Le Premier ministre Alix Didier Fils-Aimé, dans son discours, a salué le lancement de cette campagne qu’il qualifie d’« acte fondateur pour une démocratie inclusive ». Il a annoncé que l’avant-projet du décret électoral prévoit des incitations financières pouvant atteindre trois milliards de gourdes pour encourager la pleine participation des femmes aux prochaines élections.
« Nous voulons que les femmes soient présentes à tous les niveaux du processus électoral : comme candidates, observatrices, mandataires ou électrices actives. Le pays doit se reconstruire avec elles et par elles », a déclaré le chef du gouvernement sous une salve d’applaudissements. Selon lui, la transition politique actuelle doit marquer un tournant vers une ère nouvelle d’équité et de représentativité. « Une démocratie amputée de la voix des femmes est une démocratie incomplète. Le moment est venu de leur rendre leur place, non par faveur, mais par justice », a-t-il ajouté.

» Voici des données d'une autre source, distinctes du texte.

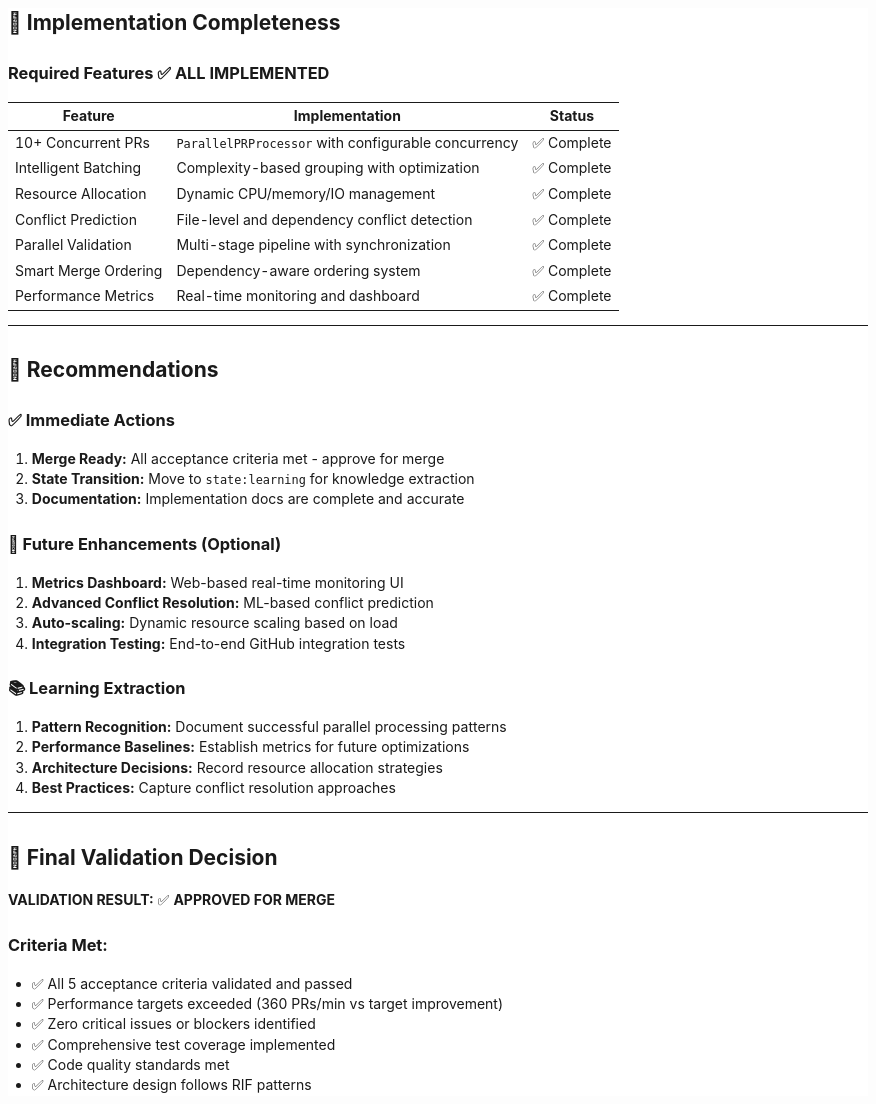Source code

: 
## 🚦 Implementation Completeness

### Required Features ✅ ALL IMPLEMENTED

| Feature | Implementation | Status |
|---------|---------------|--------|
| 10+ Concurrent PRs | `ParallelPRProcessor` with configurable concurrency | ✅ Complete |
| Intelligent Batching | Complexity-based grouping with optimization | ✅ Complete |
| Resource Allocation | Dynamic CPU/memory/IO management | ✅ Complete |  
| Conflict Prediction | File-level and dependency conflict detection | ✅ Complete |
| Parallel Validation | Multi-stage pipeline with synchronization | ✅ Complete |
| Smart Merge Ordering | Dependency-aware ordering system | ✅ Complete |
| Performance Metrics | Real-time monitoring and dashboard | ✅ Complete |

---

## 🎯 Recommendations

### ✅ Immediate Actions
1. **Merge Ready:** All acceptance criteria met - approve for merge
2. **State Transition:** Move to `state:learning` for knowledge extraction
3. **Documentation:** Implementation docs are complete and accurate

### 🔄 Future Enhancements (Optional)
1. **Metrics Dashboard:** Web-based real-time monitoring UI
2. **Advanced Conflict Resolution:** ML-based conflict prediction
3. **Auto-scaling:** Dynamic resource scaling based on load
4. **Integration Testing:** End-to-end GitHub integration tests

### 📚 Learning Extraction
1. **Pattern Recognition:** Document successful parallel processing patterns
2. **Performance Baselines:** Establish metrics for future optimizations
3. **Architecture Decisions:** Record resource allocation strategies
4. **Best Practices:** Capture conflict resolution approaches

---

## 🏁 Final Validation Decision

**VALIDATION RESULT:** ✅ **APPROVED FOR MERGE**

### Criteria Met:
- ✅ All 5 acceptance criteria validated and passed
- ✅ Performance targets exceeded (360 PRs/min vs target improvement)
- ✅ Zero critical issues or blockers identified
- ✅ Comprehensive test coverage implemented
- ✅ Code quality standards met
- ✅ Architecture design follows RIF patterns
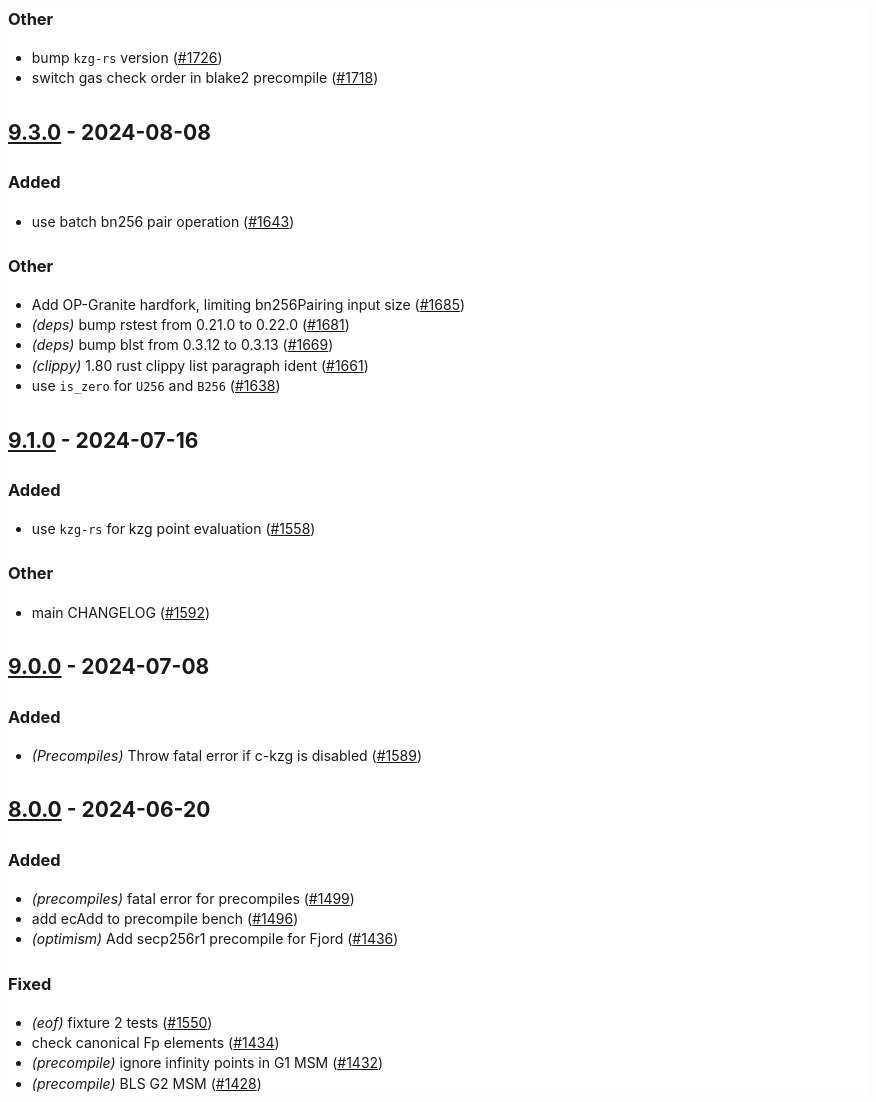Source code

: ### Other
- bump `kzg-rs` version ([#1726](https://github.com/bluealloy/revm/pull/1726))
- switch gas check order in blake2 precompile ([#1718](https://github.com/bluealloy/revm/pull/1718))

## [9.3.0](https://github.com/bluealloy/revm/compare/revm-precompile-v9.2.0...revm-precompile-v9.3.0) - 2024-08-08

### Added
- use batch bn256 pair operation ([#1643](https://github.com/bluealloy/revm/pull/1643))

### Other
- Add OP-Granite hardfork, limiting bn256Pairing input size ([#1685](https://github.com/bluealloy/revm/pull/1685))
- *(deps)* bump rstest from 0.21.0 to 0.22.0 ([#1681](https://github.com/bluealloy/revm/pull/1681))
- *(deps)* bump blst from 0.3.12 to 0.3.13 ([#1669](https://github.com/bluealloy/revm/pull/1669))
- *(clippy)* 1.80 rust clippy list paragraph ident ([#1661](https://github.com/bluealloy/revm/pull/1661))
- use `is_zero` for `U256` and `B256` ([#1638](https://github.com/bluealloy/revm/pull/1638))

## [9.1.0](https://github.com/bluealloy/revm/compare/revm-precompile-v9.0.0...revm-precompile-v9.1.0) - 2024-07-16

### Added
- use `kzg-rs` for kzg point evaluation ([#1558](https://github.com/bluealloy/revm/pull/1558))

### Other
- main CHANGELOG ([#1592](https://github.com/bluealloy/revm/pull/1592))

## [9.0.0](https://github.com/bluealloy/revm/compare/revm-precompile-v8.0.0...revm-precompile-v8.1.0) - 2024-07-08

### Added
- *(Precompiles)* Throw fatal error if c-kzg is disabled ([#1589](https://github.com/bluealloy/revm/pull/1589))

## [8.0.0](https://github.com/bluealloy/revm/compare/revm-precompile-v7.0.0...revm-precompile-v8.0.0) - 2024-06-20

### Added
- *(precompiles)* fatal error for precompiles ([#1499](https://github.com/bluealloy/revm/pull/1499))
- add ecAdd to precompile bench ([#1496](https://github.com/bluealloy/revm/pull/1496))
- *(optimism)* Add secp256r1 precompile for Fjord ([#1436](https://github.com/bluealloy/revm/pull/1436))

### Fixed
- *(eof)* fixture 2 tests ([#1550](https://github.com/bluealloy/revm/pull/1550))
- check canonical Fp elements ([#1434](https://github.com/bluealloy/revm/pull/1434))
- *(precompile)* ignore infinity points in G1 MSM ([#1432](https://github.com/bluealloy/revm/pull/1432))
- *(precompile)* BLS G2 MSM ([#1428](https://github.com/bluealloy/revm/pull/1428))
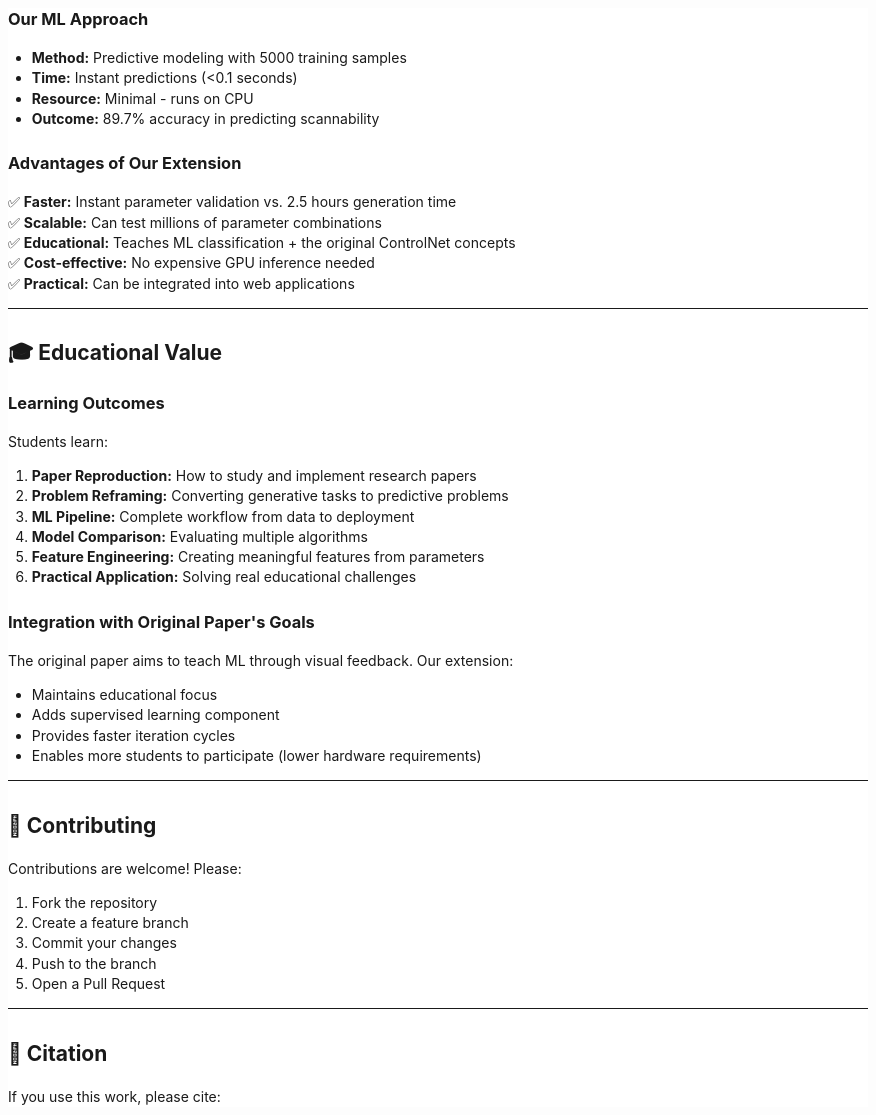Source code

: ### Our ML Approach
- **Method:** Predictive modeling with 5000 training samples
- **Time:** Instant predictions (<0.1 seconds)
- **Resource:** Minimal - runs on CPU
- **Outcome:** 89.7% accuracy in predicting scannability

### Advantages of Our Extension
✅ **Faster:** Instant parameter validation vs. 2.5 hours generation time  
✅ **Scalable:** Can test millions of parameter combinations  
✅ **Educational:** Teaches ML classification + the original ControlNet concepts  
✅ **Cost-effective:** No expensive GPU inference needed  
✅ **Practical:** Can be integrated into web applications

---

## 🎓 Educational Value

### Learning Outcomes
Students learn:
1. **Paper Reproduction:** How to study and implement research papers
2. **Problem Reframing:** Converting generative tasks to predictive problems
3. **ML Pipeline:** Complete workflow from data to deployment
4. **Model Comparison:** Evaluating multiple algorithms
5. **Feature Engineering:** Creating meaningful features from parameters
6. **Practical Application:** Solving real educational challenges

### Integration with Original Paper's Goals
The original paper aims to teach ML through visual feedback. Our extension:
- Maintains educational focus
- Adds supervised learning component
- Provides faster iteration cycles
- Enables more students to participate (lower hardware requirements)

---

## 🤝 Contributing

Contributions are welcome! Please:
1. Fork the repository
2. Create a feature branch
3. Commit your changes
4. Push to the branch
5. Open a Pull Request

---

## 📝 Citation

If you use this work, please cite:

Le Conseiller président Frinel Joseph a profité de l’occasion pour rendre hommage à la contribution historique des femmes dans la lutte pour la liberté et la dignité nationale. « L’histoire de notre nation est profondément marquée par le courage inébranlable des femmes haïtiennes. Depuis Sanité Bélair, Marie-Jeanne Lamartinière et Catherine Flon jusqu’à nos contemporaines, elles ont toujours été au cœur des luttes, souvent dans l’ombre, mais toujours essentielles », a-t-il déclaré.
Selon lui, ce lancement ne se limite pas à une cérémonie protocolaire, il représente un engagement solennel de la nation à bâtir un avenir où la voix des femmes compte dans chaque décision politique.
Pour la représentante d’ONU Femmes en Haïti, Marie Goretti Nduwayo, cette campagne envoie « un signal fort à la communauté internationale ». Elle a salué l’initiative du CEP et du gouvernement, soulignant que la participation politique des femmes est un levier essentiel du développement durable.
La ministre à la Condition féminine et aux Droits des femmes, Pedrica Saint-Jean, a de son côté insisté sur la nécessité d’inscrire cette mobilisation dans une dynamique institutionnelle durable. « La participation politique des femmes ne relève pas uniquement d’une revendication féminine, mais d’une exigence de justice, de cohérence et de dignité nationale », a-t-elle martelé. Elle a salué la collaboration entre son ministère, le CEP et les organisations féministes, qu’elle considère comme « un modèle de partenariat au service de la démocratie ».
La ministre a également annoncé la tenue prochaine des États Généraux de la participation politique des femmes, qui seront lancés dans le cadre des 16 jours d’activisme contre les violences faites aux femmes. Ces assises régionales permettront de dresser un état des lieux, d’élaborer une feuille de route claire et de proposer des recommandations concrètes pour renforcer la présence féminine dans les instances électives et décisionnelles.
À travers cette campagne, le CEP et le gouvernement haïtien veulent informer, former et mobiliser les femmes de tous horizons commerçantes, enseignantes, étudiantes, mères ou militantes afin de participer pleinement à la vie politique. Mme Saint Jean rappelle que la reconstruction du pays passe par l’inclusion effective des femmes à tous les niveaux de décision.